Monday, January 20, 2014

ADHD: Not Just for Kids

Teresa Dumpé, CRNP
     Hear the words attention-deficit/hyperactivity disorder (ADHD) and the mind thinks of a child bouncing off the walls. While ADHD in children is widely recognized, adults who struggle with the condition receive far less attention.

The undetected
     Approximately 7.8 percent of school age children are diagnosed with ADHD. For some of these children, symptoms improve or resolve by adulthood, but a third-to-one-half of the adult population continue to struggle with the condition. While health experts estimate that 4.4 to 5.2 percent of the U.S. population has adult ADHD, many believe the number is higher due to a lack of consistent guidelines for diagnosing adult ADHD.

     “Adult ADHD can be very disruptive because it can have a social and professional impact,” explains nurse practitioner Teresa Dumpé, CRNP of Robinwood Internal Medicine. “Some adults find ways to compensate for the condition, but it still can make everyday tasks challenging.”

Signs of adult ADHD
     Thought to run in families, adults with ADHD may exhibit the same symptoms they did as children, but the hyperactivity is replaced by inattentiveness, restlessness and impulsivity. Indicators may include:
  • Trouble focusing or concentrating
  • Restlessness
  • Impulsivity
  • Difficulty completing tasks
  • Disorganization
  • Low frustration tolerance
  • Frequent mood swings
  • Hot temper
  • Trouble coping with stress
  • Unstable relationships
     Most of us experience symptoms similar to ADHD periodically, but when symptoms disrupt your social or professional life, it’s time to seek medical help, explains Teresa.

Reaching a diagnosis
     Reaching a diagnosis can be challenging because symptoms of adult ADHD and other mental health conditions can overlap and providers have no guidelines to diagnose and treat the condition. However, health care practitioners may work closely with psychiatrists for help with diagnosis and treatment.

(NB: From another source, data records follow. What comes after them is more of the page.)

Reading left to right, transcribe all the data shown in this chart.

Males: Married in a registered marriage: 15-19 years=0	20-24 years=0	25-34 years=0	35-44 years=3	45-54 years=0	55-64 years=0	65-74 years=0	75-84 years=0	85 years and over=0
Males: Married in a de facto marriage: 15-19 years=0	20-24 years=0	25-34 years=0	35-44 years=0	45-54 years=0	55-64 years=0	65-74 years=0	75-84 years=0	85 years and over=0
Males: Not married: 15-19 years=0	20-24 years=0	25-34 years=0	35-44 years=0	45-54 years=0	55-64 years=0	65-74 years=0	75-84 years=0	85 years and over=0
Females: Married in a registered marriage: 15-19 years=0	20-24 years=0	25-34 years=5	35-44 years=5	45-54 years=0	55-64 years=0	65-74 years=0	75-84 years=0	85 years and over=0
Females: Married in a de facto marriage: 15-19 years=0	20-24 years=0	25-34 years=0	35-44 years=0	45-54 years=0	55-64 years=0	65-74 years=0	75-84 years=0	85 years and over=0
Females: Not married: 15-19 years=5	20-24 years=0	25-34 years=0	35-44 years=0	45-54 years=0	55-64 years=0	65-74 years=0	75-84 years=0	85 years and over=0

     “Getting a diagnosis is so important. Adults with ADHD can be socially dysfunctional, struggle with substance abuse or lack career advancement,” says Teresa. “So many adults don’t understand why they’ve lost jobs in the past or continually lose interest in the jobs they hold.” This lack of understanding affects adults’ self-esteem and opportunity for a viable career.

Treating Adult ADHD
     The stigma of ADHD, the confusion of where to find help and the concern about using stimulant drugs prevent some people from getting evaluated and treated. The first place to start, recommends Teresa, is a conversation with your primary care provider. If ADHD is suspected, your health care provider may refer you to a psychiatrist or psychologist who specializes in ADHD for assessment and treatment.

     ADHD treatment may include the prescription of stimulant or non-stimulant drugs and behavioral counseling. Adult ADHD can be successfully treated with non-stimulant medications which are non-habit forming.

     “A diagnosis of ADHD is really an opportunity for an adult to be more successful in life and improve their relationships,” says Teresa.

     Effective treatment of adult ADHD can be life-changing. If you or someone you know shows signs of ADHD, talk to your health care provider.